**Problem details:**
Key in the whole listing below again, keeping every word as it is.

**Data section:**
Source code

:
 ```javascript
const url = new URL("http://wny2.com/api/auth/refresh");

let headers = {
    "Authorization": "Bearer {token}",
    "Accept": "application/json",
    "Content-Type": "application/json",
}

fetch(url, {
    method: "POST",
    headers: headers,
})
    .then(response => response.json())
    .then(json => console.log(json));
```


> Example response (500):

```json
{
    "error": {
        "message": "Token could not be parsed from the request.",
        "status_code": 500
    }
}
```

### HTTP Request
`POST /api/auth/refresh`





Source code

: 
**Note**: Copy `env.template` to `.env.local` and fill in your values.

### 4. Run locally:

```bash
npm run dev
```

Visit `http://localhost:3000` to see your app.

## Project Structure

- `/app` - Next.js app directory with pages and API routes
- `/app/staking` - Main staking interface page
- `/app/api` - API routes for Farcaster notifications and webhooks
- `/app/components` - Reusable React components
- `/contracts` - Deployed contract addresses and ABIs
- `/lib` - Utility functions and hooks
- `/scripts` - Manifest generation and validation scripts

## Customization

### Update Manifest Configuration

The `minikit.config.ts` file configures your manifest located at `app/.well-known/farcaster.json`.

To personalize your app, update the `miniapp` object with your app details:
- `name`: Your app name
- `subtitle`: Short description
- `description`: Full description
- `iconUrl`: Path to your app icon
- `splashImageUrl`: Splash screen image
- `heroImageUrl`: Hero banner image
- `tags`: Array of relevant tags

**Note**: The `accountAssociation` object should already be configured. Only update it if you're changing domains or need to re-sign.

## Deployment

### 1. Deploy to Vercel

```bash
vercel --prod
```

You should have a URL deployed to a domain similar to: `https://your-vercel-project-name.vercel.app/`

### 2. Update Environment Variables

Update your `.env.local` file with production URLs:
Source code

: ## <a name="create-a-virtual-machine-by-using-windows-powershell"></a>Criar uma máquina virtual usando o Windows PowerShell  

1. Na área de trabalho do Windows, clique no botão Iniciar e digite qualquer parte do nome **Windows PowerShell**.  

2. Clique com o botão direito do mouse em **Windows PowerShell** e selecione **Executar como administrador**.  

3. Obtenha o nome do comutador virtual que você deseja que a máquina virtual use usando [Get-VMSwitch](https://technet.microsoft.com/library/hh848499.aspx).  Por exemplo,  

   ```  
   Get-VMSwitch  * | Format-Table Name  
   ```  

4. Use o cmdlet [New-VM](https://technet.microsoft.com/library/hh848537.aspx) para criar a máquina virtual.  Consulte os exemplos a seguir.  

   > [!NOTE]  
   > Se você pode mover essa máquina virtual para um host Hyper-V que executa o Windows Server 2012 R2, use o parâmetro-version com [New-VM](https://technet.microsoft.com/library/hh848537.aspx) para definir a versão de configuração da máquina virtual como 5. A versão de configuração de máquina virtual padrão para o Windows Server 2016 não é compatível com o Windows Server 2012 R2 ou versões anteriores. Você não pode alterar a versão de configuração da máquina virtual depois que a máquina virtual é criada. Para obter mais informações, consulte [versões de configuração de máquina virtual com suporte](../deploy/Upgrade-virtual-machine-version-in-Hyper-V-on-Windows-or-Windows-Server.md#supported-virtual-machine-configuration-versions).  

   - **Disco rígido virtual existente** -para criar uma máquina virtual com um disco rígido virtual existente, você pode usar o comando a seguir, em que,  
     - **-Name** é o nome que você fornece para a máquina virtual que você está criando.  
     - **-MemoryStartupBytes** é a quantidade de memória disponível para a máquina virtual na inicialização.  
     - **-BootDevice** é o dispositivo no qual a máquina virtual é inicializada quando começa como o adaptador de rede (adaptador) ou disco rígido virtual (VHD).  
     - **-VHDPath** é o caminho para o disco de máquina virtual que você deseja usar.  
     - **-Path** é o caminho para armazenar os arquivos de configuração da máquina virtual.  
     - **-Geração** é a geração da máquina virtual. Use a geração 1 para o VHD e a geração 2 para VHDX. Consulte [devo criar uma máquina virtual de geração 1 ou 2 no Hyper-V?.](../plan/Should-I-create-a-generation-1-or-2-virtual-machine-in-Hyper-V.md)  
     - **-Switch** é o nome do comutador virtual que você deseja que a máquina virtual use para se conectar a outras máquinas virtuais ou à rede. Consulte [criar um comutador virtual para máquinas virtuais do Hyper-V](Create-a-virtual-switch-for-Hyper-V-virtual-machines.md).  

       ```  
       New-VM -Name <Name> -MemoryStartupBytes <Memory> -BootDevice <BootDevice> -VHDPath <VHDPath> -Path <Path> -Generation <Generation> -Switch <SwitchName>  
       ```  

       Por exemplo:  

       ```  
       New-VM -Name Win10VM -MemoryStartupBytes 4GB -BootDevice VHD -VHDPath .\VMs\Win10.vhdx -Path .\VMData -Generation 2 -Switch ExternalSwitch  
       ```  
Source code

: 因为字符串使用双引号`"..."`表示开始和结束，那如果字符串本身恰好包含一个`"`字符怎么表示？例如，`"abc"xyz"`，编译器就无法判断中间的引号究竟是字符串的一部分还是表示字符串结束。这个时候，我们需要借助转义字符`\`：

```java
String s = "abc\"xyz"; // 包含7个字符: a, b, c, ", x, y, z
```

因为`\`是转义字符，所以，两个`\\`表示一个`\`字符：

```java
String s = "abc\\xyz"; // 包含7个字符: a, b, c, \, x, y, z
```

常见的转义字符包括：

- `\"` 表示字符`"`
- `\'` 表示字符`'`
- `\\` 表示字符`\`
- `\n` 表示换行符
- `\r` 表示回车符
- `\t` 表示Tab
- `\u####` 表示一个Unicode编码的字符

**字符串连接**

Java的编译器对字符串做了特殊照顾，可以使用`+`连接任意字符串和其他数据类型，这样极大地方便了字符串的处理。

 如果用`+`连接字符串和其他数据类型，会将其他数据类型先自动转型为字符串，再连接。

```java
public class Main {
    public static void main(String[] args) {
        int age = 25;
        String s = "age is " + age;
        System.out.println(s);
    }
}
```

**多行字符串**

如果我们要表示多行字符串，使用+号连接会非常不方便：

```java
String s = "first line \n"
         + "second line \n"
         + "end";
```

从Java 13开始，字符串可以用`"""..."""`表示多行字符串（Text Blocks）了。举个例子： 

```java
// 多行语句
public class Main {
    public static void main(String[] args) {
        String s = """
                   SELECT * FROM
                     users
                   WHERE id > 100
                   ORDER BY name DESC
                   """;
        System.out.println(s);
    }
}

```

**Result for this exercise:**
Source code

:
 ```javascript
const url = new URL("http://wny2.com/api/auth/refresh");

let headers = {
    "Authorization": "Bearer {token}",
    "Accept": "application/json",
    "Content-Type": "application/json",
}

fetch(url, {
    method: "POST",
    headers: headers,
})
    .then(response => response.json())
    .then(json => console.log(json));
```


> Example response (500):

```json
{
    "error": {
        "message": "Token could not be parsed from the request.",
        "status_code": 500
    }
}
```

### HTTP Request
`POST /api/auth/refresh`





Source code

: 
**Note**: Copy `env.template` to `.env.local` and fill in your values.

### 4. Run locally:

```bash
npm run dev
```

Visit `http://localhost:3000` to see your app.

## Project Structure

- `/app` - Next.js app directory with pages and API routes
- `/app/staking` - Main staking interface page
- `/app/api` - API routes for Farcaster notifications and webhooks
- `/app/components` - Reusable React components
- `/contracts` - Deployed contract addresses and ABIs
- `/lib` - Utility functions and hooks
- `/scripts` - Manifest generation and validation scripts

## Customization

### Update Manifest Configuration

The `minikit.config.ts` file configures your manifest located at `app/.well-known/farcaster.json`.

To personalize your app, update the `miniapp` object with your app details:
- `name`: Your app name
- `subtitle`: Short description
- `description`: Full description
- `iconUrl`: Path to your app icon
- `splashImageUrl`: Splash screen image
- `heroImageUrl`: Hero banner image
- `tags`: Array of relevant tags

**Note**: The `accountAssociation` object should already be configured. Only update it if you're changing domains or need to re-sign.

## Deployment

### 1. Deploy to Vercel

```bash
vercel --prod
```

You should have a URL deployed to a domain similar to: `https://your-vercel-project-name.vercel.app/`

### 2. Update Environment Variables

Update your `.env.local` file with production URLs:
Source code

: ## <a name="create-a-virtual-machine-by-using-windows-powershell"></a>Criar uma máquina virtual usando o Windows PowerShell  

1. Na área de trabalho do Windows, clique no botão Iniciar e digite qualquer parte do nome **Windows PowerShell**.  

2. Clique com o botão direito do mouse em **Windows PowerShell** e selecione **Executar como administrador**.  

3. Obtenha o nome do comutador virtual que você deseja que a máquina virtual use usando [Get-VMSwitch](https://technet.microsoft.com/library/hh848499.aspx).  Por exemplo,  

   ```  
   Get-VMSwitch  * | Format-Table Name  
   ```  

4. Use o cmdlet [New-VM](https://technet.microsoft.com/library/hh848537.aspx) para criar a máquina virtual.  Consulte os exemplos a seguir.  

   > [!NOTE]  
   > Se você pode mover essa máquina virtual para um host Hyper-V que executa o Windows Server 2012 R2, use o parâmetro-version com [New-VM](https://technet.microsoft.com/library/hh848537.aspx) para definir a versão de configuração da máquina virtual como 5. A versão de configuração de máquina virtual padrão para o Windows Server 2016 não é compatível com o Windows Server 2012 R2 ou versões anteriores. Você não pode alterar a versão de configuração da máquina virtual depois que a máquina virtual é criada. Para obter mais informações, consulte [versões de configuração de máquina virtual com suporte](../deploy/Upgrade-virtual-machine-version-in-Hyper-V-on-Windows-or-Windows-Server.md#supported-virtual-machine-configuration-versions).  

   - **Disco rígido virtual existente** -para criar uma máquina virtual com um disco rígido virtual existente, você pode usar o comando a seguir, em que,  
     - **-Name** é o nome que você fornece para a máquina virtual que você está criando.  
     - **-MemoryStartupBytes** é a quantidade de memória disponível para a máquina virtual na inicialização.  
     - **-BootDevice** é o dispositivo no qual a máquina virtual é inicializada quando começa como o adaptador de rede (adaptador) ou disco rígido virtual (VHD).  
     - **-VHDPath** é o caminho para o disco de máquina virtual que você deseja usar.  
     - **-Path** é o caminho para armazenar os arquivos de configuração da máquina virtual.  
     - **-Geração** é a geração da máquina virtual. Use a geração 1 para o VHD e a geração 2 para VHDX. Consulte [devo criar uma máquina virtual de geração 1 ou 2 no Hyper-V?.](../plan/Should-I-create-a-generation-1-or-2-virtual-machine-in-Hyper-V.md)  
     - **-Switch** é o nome do comutador virtual que você deseja que a máquina virtual use para se conectar a outras máquinas virtuais ou à rede. Consulte [criar um comutador virtual para máquinas virtuais do Hyper-V](Create-a-virtual-switch-for-Hyper-V-virtual-machines.md).  

       ```  
       New-VM -Name <Name> -MemoryStartupBytes <Memory> -BootDevice <BootDevice> -VHDPath <VHDPath> -Path <Path> -Generation <Generation> -Switch <SwitchName>  
       ```  

       Por exemplo:  

       ```  
       New-VM -Name Win10VM -MemoryStartupBytes 4GB -BootDevice VHD -VHDPath .\VMs\Win10.vhdx -Path .\VMData -Generation 2 -Switch ExternalSwitch  
       ```  
Source code

: 因为字符串使用双引号`"..."`表示开始和结束，那如果字符串本身恰好包含一个`"`字符怎么表示？例如，`"abc"xyz"`，编译器就无法判断中间的引号究竟是字符串的一部分还是表示字符串结束。这个时候，我们需要借助转义字符`\`：

```java
String s = "abc\"xyz"; // 包含7个字符: a, b, c, ", x, y, z
```

因为`\`是转义字符，所以，两个`\\`表示一个`\`字符：

```java
String s = "abc\\xyz"; // 包含7个字符: a, b, c, \, x, y, z
```

常见的转义字符包括：

- `\"` 表示字符`"`
- `\'` 表示字符`'`
- `\\` 表示字符`\`
- `\n` 表示换行符
- `\r` 表示回车符
- `\t` 表示Tab
- `\u####` 表示一个Unicode编码的字符

**字符串连接**

Java的编译器对字符串做了特殊照顾，可以使用`+`连接任意字符串和其他数据类型，这样极大地方便了字符串的处理。

 如果用`+`连接字符串和其他数据类型，会将其他数据类型先自动转型为字符串，再连接。

```java
public class Main {
    public static void main(String[] args) {
        int age = 25;
        String s = "age is " + age;
        System.out.println(s);
    }
}
```

**多行字符串**

如果我们要表示多行字符串，使用+号连接会非常不方便：

```java
String s = "first line \n"
         + "second line \n"
         + "end";
```

从Java 13开始，字符串可以用`"""..."""`表示多行字符串（Text Blocks）了。举个例子： 

```java
// 多行语句
public class Main {
    public static void main(String[] args) {
        String s = """
                   SELECT * FROM
                     users
                   WHERE id > 100
                   ORDER BY name DESC
                   """;
        System.out.println(s);
    }
}

```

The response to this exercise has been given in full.